-- Opening Marker --

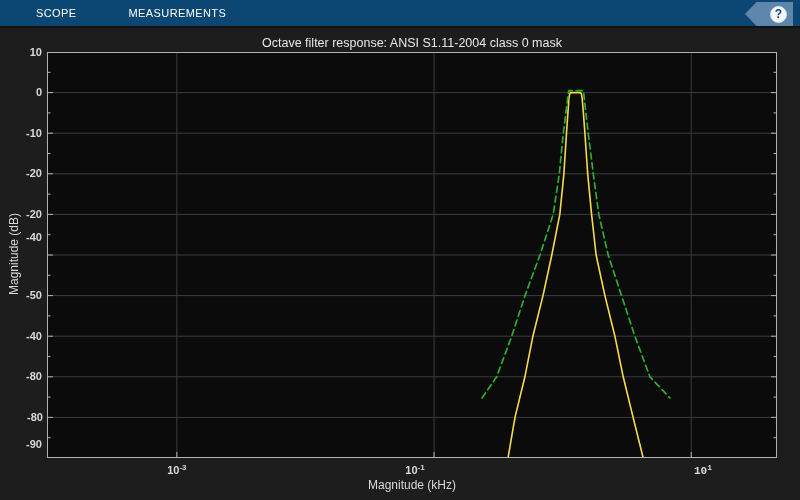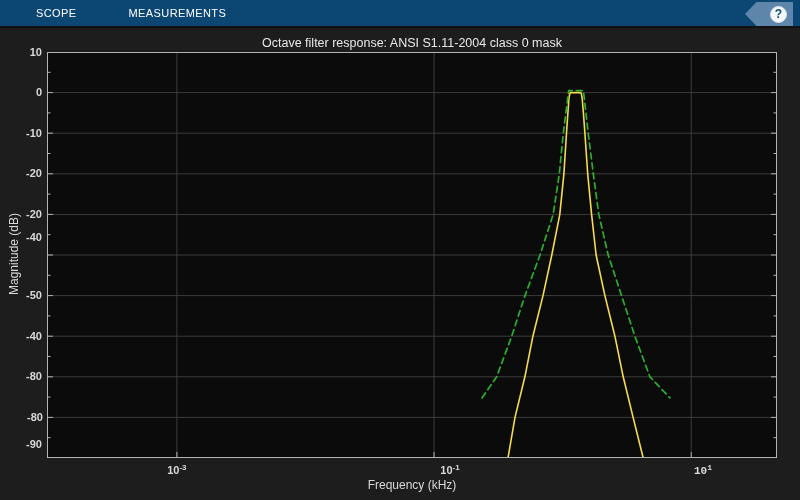--- a/index.html
+++ b/index.html
@@ -121,19 +121,19 @@
         <div class="ytick-label" style="top: 177.9px;">-20</div>
         <div class="ytick-label" style="top: 201px;">-40</div>
         <div class="ytick-label" style="top: 259.1px;">-50</div>
         <div class="ytick-label" style="top: 299.7px;">-40</div>
         <div class="ytick-label" style="top: 340.3px;">-80</div>
         <div class="ytick-label" style="top: 380.9px; padding-left: 27px;">-80</div>
         <div class="ytick-label" style="top: 408px; padding-left: 20px;">-90</div>
       </div>
     <div id="xtick-container">
         <div class="xtick-label" style="left: 176.875px; top: 433px;"><span>10</span><span class="exp">-3</span></div>
-        <div class="xtick-label" style="left: 450px; top: 433px;"><span>10</span><span class="exp">-1</span></div>
+        <div class="xtick-label" style="left: 415px; top: 433px;"><span>10</span><span class="exp">-1</span></div>
         <div class="xtick-label" style="left: 703px; top: 433px; font-family: Liberation Mono, monospace;"><span>10</span><span class="exp">1</span></div>
       </div>
-    <div class="xlabel">Frequency (kHz)</div>
+    <div class="xlabel">Magnitude (kHz)</div>
   </div>
 
 </div>
 
 </body></html>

-- Closing Marker --

#### [What you should do]
Find the lines that mention "style" in the entries and show them.

#### [Task result]
         <div class="ytick-label" style="top: 177.9px;">-20</div>
         <div class="ytick-label" style="top: 201px;">-40</div>
         <div class="ytick-label" style="top: 259.1px;">-50</div>
         <div class="ytick-label" style="top: 299.7px;">-40</div>
         <div class="ytick-label" style="top: 340.3px;">-80</div>
         <div class="ytick-label" style="top: 380.9px; padding-left: 27px;">-80</div>
         <div class="ytick-label" style="top: 408px; padding-left: 20px;">-90</div>
         <div class="xtick-label" style="left: 176.875px; top: 433px;"><span>10</span><span class="exp">-3</span></div>
-        <div class="xtick-label" style="left: 450px; top: 433px;"><span>10</span><span class="exp">-1</span></div>
+        <div class="xtick-label" style="left: 415px; top: 433px;"><span>10</span><span class="exp">-1</span></div>
         <div class="xtick-label" style="left: 703px; top: 433px; font-family: Liberation Mono, monospace;"><span>10</span><span class="exp">1</span></div>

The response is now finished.